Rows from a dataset
----------------

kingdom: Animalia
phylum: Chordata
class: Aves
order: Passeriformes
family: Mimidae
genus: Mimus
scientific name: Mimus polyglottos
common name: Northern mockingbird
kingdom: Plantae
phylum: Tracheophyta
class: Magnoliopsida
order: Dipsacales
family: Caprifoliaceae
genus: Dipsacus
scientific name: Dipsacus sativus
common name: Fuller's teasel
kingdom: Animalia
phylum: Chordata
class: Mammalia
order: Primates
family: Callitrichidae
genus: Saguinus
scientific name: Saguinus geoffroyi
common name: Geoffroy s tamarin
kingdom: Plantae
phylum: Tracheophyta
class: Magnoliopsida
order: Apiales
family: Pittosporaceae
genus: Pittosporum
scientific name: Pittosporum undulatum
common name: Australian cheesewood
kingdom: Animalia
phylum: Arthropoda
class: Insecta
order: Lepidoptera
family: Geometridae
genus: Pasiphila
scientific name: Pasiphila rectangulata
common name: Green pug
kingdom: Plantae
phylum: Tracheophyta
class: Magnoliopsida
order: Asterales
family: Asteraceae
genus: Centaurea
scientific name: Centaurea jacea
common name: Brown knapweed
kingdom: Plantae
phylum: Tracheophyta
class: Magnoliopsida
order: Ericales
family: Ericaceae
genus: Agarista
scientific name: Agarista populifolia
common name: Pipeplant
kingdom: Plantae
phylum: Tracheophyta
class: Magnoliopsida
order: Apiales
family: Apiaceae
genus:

----------------

Your goal> Copy the lines word for word, beginning with the line that contains "family: Geometridae" and continuing through the last line of the records.

Solved problem>
family: Geometridae
genus: Pasiphila
scientific name: Pasiphila rectangulata
common name: Green pug
kingdom: Plantae
phylum: Tracheophyta
class: Magnoliopsida
order: Asterales
family: Asteraceae
genus: Centaurea
scientific name: Centaurea jacea
common name: Brown knapweed
kingdom: Plantae
phylum: Tracheophyta
class: Magnoliopsida
order: Ericales
family: Ericaceae
genus: Agarista
scientific name: Agarista populifolia
common name: Pipeplant
kingdom: Plantae
phylum: Tracheophyta
class: Magnoliopsida
order: Apiales
family: Apiaceae
genus:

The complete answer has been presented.